Enter Carrie and Peggy. Carrie works in her dad’s restaurant and Peggy drinks malts. They talk about getting fat and boys and stuff until Jesse (Jack Elam) walks in, who looks like he’s covered in grease. Carrie gives him the list her dad wants him to do and he stares at her. “Jesse, I’m talking to you.” “I know. I just like to look at ya.” I bet that’s how George W. Bush met his wife.
Danny and Big Stupid arrive at the restaurant, where Johnny, the town pimp is working. He doesn’t hit it off very well with the drifter duo, so he makes Carrie wait on them. It’s love at first site for Carrie and Big Stupid. Then there’s a time hiccup and Big Stupid starts to say something and then suddenly he’s eating a hamburger. After the meal, one of Johnny’s whores starts to put the moves on Danny, who acts like he’s already having an orgasm. Meanwhile, Big Stupid is putting the moves on Carrie and you can tell she’s already dreaming about having their own house with a couple of Little Stupids running around. They make a date and Big Stupid realizes that Danny is about to make a purchase, so he comes to his rescue. He calls Danny “Tiger” and Danny says, “They’re GRRREAT!” Well, no, he didn’t, but it would’ve been kind of funny if he had.

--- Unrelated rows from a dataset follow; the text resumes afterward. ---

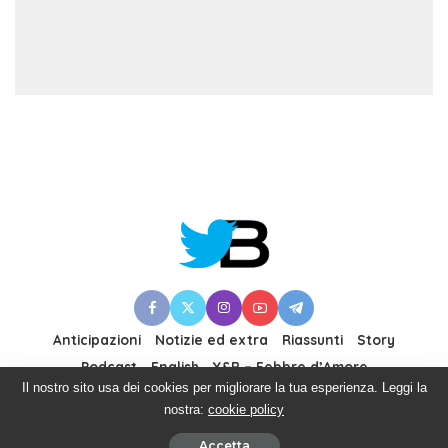
Anticipazioni
Notizie ed extra
Riassunti
Story
Podcast
English
Y&R – Febbre d’Amore
Il nostro sito usa dei cookies per migliorare la tua esperienza. Leggi la
nostra:
cookie policy
© 2012–2021 Twittamibeautiful.it made with Love
Accetta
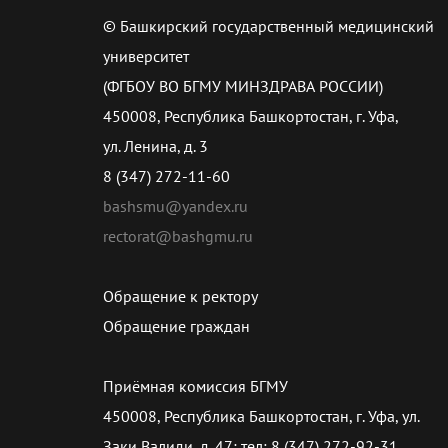
© Башкирский государственный медицинский
университет
(ФГБОУ ВО БГМУ МИНЗДРАВА РОССИИ)
450008, Республика Башкортостан, г. Уфа,
ул. Ленина, д. 3
8 (347) 272-11-60
bashsmu@yandex.ru
rectorat@bashgmu.ru
Обращение к ректору
Обращение граждан
Приёмная комиссия БГМУ
450008, Республика Башкортостан, г. Уфа, ул.
Заки Валиди, д. 47; тел: 8 (347) 272-92-31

Big and Danny get a room (with only one bed) and Danny is convinced that Sadie (the whore) is really a nice, honest girl, who just happens to be attracted to him. He IS a tiger, after all. Big Stupid tells him no once again and Danny, who’s still oblivious to the world around him, still isn’t convinced.
Big Stupid gets bored waiting until 8:00 when he’s supposed to pick Carrie up, so he and Danny go to check out the action in town, which ends up consisting of about two or three guys playing pool at a pool hall, all of which are obviously bad dudes. Danny basically announces to the whole place that he’s got money. “COULD YOU BREAK A FIFTY PLEASE!” Big Stupid starts playing pinball when the local hoodlums (that’s what they called them back then, you know) start to pick on them. Big Stupid tells them to blow, so they kneel down and … oh … wait. They leave, but tell the duo they’ll be waiting.

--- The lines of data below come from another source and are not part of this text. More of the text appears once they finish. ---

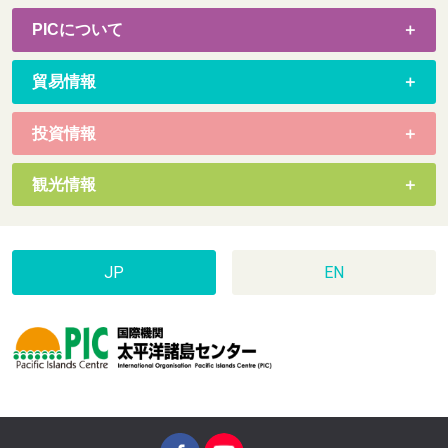
PICについて
貿易情報
投資情報
観光情報
JP
EN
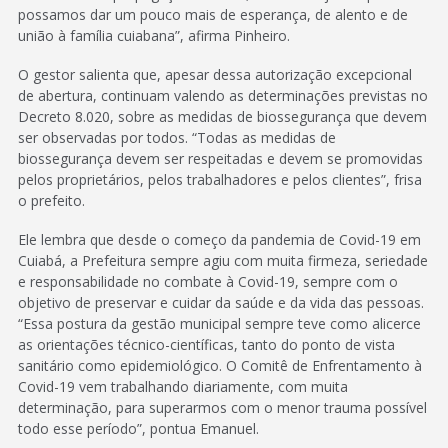
possamos dar um pouco mais de esperança, de alento e de
união à família cuiabana”, afirma Pinheiro.
O gestor salienta que, apesar dessa autorização excepcional
de abertura, continuam valendo as determinações previstas no
Decreto 8.020, sobre as medidas de biossegurança que devem
ser observadas por todos. “Todas as medidas de
biossegurança devem ser respeitadas e devem se promovidas
pelos proprietários, pelos trabalhadores e pelos clientes”, frisa
o prefeito.
Ele lembra que desde o começo da pandemia de Covid-19 em
Cuiabá, a Prefeitura sempre agiu com muita firmeza, seriedade
e responsabilidade no combate à Covid-19, sempre com o
objetivo de preservar e cuidar da saúde e da vida das pessoas.
“Essa postura da gestão municipal sempre teve como alicerce
as orientações técnico-científicas, tanto do ponto de vista
sanitário como epidemiológico. O Comitê de Enfrentamento à
Covid-19 vem trabalhando diariamente, com muita
determinação, para superarmos com o menor trauma possível
todo esse período”, pontua Emanuel.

Big Stupid and Danny head outside and are followed by the hoodlums. Instead of just walking straight back to their hotel, they go down an alley. They don’t call him Big Stupid for nothing. The inevitable fight happens. Big Stupid kicks ass, and Danny … well … Danny looks like he’s trying to do something else involving ass. You’ll have to watch it to see for yourself.
The movie goes on with Danny whining and Big Stupid being stupid and eventually Carrie (who’s so very) gets killed by Jesse, which is surprising, because don’t most girls want to be Jesse’s Girl? Yes, I’m cutting this review short. I could go on, but “The Brak Show” is about to start on the Cartoon Network and everybody loves Brak! I give this movie one yak.